A few days ago I took delivery of a used Fujitsu ScanSnap S1500 (currently about 400€ new, I got mine for 235€ on eBay), and started on the long job of making my home office paperless.
xsane
The best news: it works out of the box with Linux (Ubuntu 11.10). Just install xsane as scanning software and you’re running. xsane is great for custom scanning (where you want some colour, some higher resolution (the scanner does up to 600dpi), lineart, duplex …).
scanbuttond
…but for your run-of-the-mill office scanning, you probably just want grey at 150dpi with fairly high compression (comes out at ~150kb per pdf page), and the ability to whack in stacks of paper and just keep on hitting the “Go” button. For this I installed scanbuttond and sane-utils on my home server (a little box under my table) and put together a little buttonpressed.sh script so every time the button is pressed, it creates a pdf in a network shared folder (which has the advantage that I can access my scanned documents from any computer in the house, and even scan without turning my desktop on!)
#!/bin/bash
OUT_DIR=/mnt/raid/scan
TMP_DIR=`mktemp -d`
cd $TMP_DIR
echo "################## Scanning ###################"
scanimage \
--resolution 150 \
--batch=scan_%03d.tif --format=tiff \
--mode Gray \
--device-name "fujitsu:ScanSnap S1500:7739" \
-y 297 -x 210 \
--page-width 210 --page-height 297 \
--sleeptimer 1
echo "############## Converting to PDF ##############"
#Use tiffcp to combine output tiffs to a single mult-page tiff
#tiffcp -c lzw scan_*.tif output.tif
tiffcp scan_*.tif output.tif
#Convert the tiff to PDF
tiff2pdf output.tif -j -q 60 -p A4 > $OUT_DIR/scan_`date +%Y%m%d-%H%M%S`.pdf
cd ..
echo "################ Cleaning Up ################"
rm -rf $TMP_DIR
I took much of the inspiration for the script from this article, which also uses tesseract for OCR, but that just makes a separate text file with the recognised text… I don’t like that, so I’m still looking for a way to embed the detected text into the pdf…
As you can see I had to hard code the scanner name because scanbuttond (last updated in 2006…) passes the device address, but the current version of scanimage needs the device name as given by scanimage -L , so they’re not really compatible with each other any more… :-/
I’ve also set it such that all pdfs will be A4, and like I said earlier, only 150dpi, and pretty lossy jpeg compression – that’s my default preference, YMMV.
The S1500 in detail
Now a little about the scanner itself.
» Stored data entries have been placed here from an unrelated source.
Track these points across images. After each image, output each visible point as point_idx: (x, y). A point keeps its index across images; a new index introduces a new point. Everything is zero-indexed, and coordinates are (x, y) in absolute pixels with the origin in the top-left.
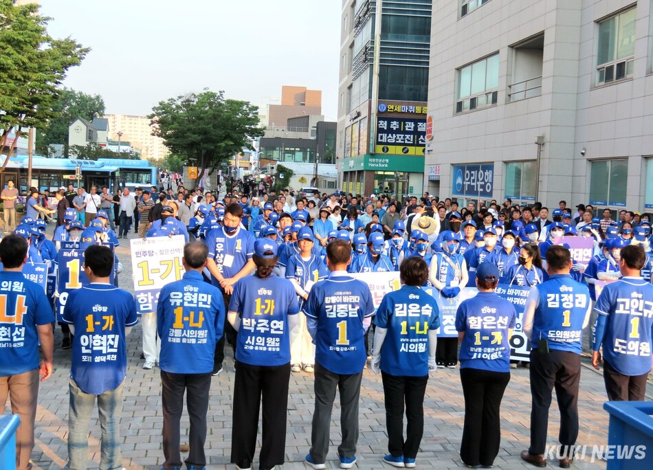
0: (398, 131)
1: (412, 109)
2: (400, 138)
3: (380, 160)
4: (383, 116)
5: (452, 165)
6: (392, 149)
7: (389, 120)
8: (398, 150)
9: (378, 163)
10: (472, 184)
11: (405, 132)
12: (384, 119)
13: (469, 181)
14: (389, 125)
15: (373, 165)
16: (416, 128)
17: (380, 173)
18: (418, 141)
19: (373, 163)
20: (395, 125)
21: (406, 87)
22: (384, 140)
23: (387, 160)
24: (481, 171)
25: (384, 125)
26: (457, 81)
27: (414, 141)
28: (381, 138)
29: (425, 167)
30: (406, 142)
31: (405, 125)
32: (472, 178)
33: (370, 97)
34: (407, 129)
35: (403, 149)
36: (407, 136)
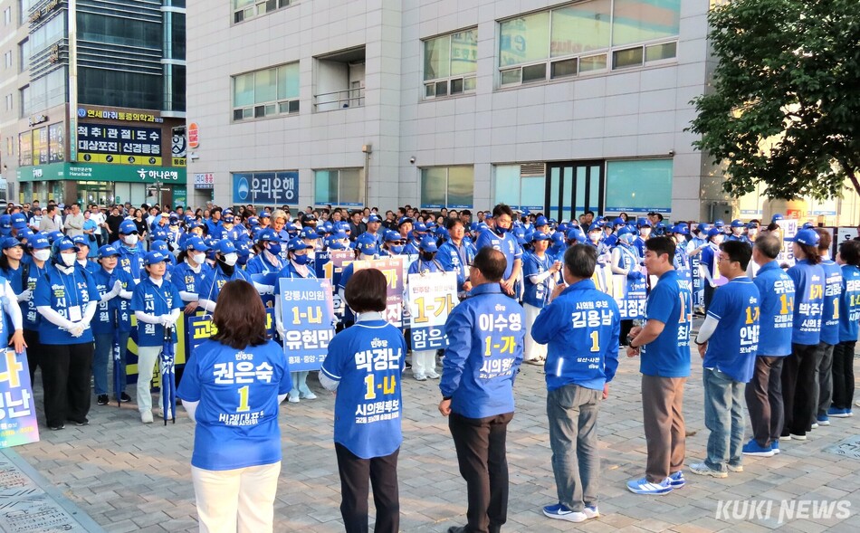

It’s about the size and weight of a compact inkjet printer (or a cat).
The fold-in/out mechanism is pretty easy, so I think even though I’m ultimately lazy, I might even flip that shut when I’m done to dust protect it. Other than that there’s not much to say… it has one button: bright blue… I know some people may have a fit at that…). It comes with a 240VAC to 24VDC adapter, and a usb cable. The paper feed opens with a little button on the right, and the insides are readily understandable and cleanable. Did I mention it has two scanning heads, so it does duplex? 🙂
De-papering my office
My first task with the scanner was to scan in my business receipts from last year – that’s about 300 items, but many of the smaller receipts (bus tickets etc.) are pasted onto A4 sheets (many to a sheet). It took me about 30 minutes to scan the lot, including the time to remove any staples or clips (a must!), and a few paper jams. I have no idea how long that would have taken with my old flatbed…
The s1500 isn’t resistant against paper jams, but I was surprised to see it handled all the worst sheets (lots of different receipts pasted to one sheet) easily, and only had difficulty with the recycled paper we use where the individual sheets stick a bit more to one another because of the rougher surface. With a bit of practice fanning the sheets, this isn’t much of an issue either, but you do have to keep an eye on it as it’s scanning to be sure it got each individual sheet…
All in all, I’m very happy with the decision, and am looking forward to shredding and archiving lots of paper out of my office!